● **TASK STATEMENT**:
Restate the entries below in full, exactly as they read, but without pictures.

[Stored records]
_ _ _ _
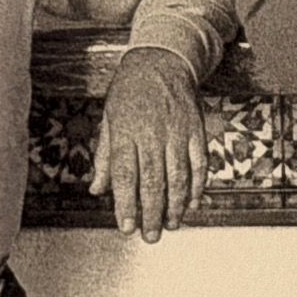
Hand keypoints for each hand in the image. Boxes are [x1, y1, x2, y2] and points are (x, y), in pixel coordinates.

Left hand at [90, 46, 207, 241]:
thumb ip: (105, 158)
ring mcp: (177, 131)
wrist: (162, 60)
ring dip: (175, 205)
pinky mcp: (196, 129)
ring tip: (171, 225)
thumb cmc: (130, 92)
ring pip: (179, 176)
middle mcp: (152, 133)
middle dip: (152, 213)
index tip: (127, 227)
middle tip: (150, 236)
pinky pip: (200, 163)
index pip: (125, 175)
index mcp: (126, 132)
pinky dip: (198, 186)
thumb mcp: (109, 120)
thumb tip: (97, 190)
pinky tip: (192, 204)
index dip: (126, 204)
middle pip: (153, 181)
_ _ _ _
● **EXERCISE OUTPUT**:
Hand keypoints for each hand in the image. Boxes are [x1, y1, x2, y2] and points are (x, y), in pixel coordinates.

Left hand at [90, 46, 207, 241]:
thumb ip: (105, 158)
ring mcp: (177, 131)
wrist: (162, 60)
ring dip: (175, 205)
pinky mcp: (196, 129)
ring tip: (171, 225)
thumb cmc: (130, 92)
ring pip: (179, 176)
middle mcp: (152, 133)
middle dip: (152, 213)
index tip: (127, 227)
middle tip: (150, 236)
pinky pip: (200, 163)
index pip: (125, 175)
index mcp: (126, 132)
pinky dip: (198, 186)
thumb mcp: (109, 120)
thumb tip: (97, 190)
pinky tip: (192, 204)
index dip: (126, 204)
middle pip: (153, 181)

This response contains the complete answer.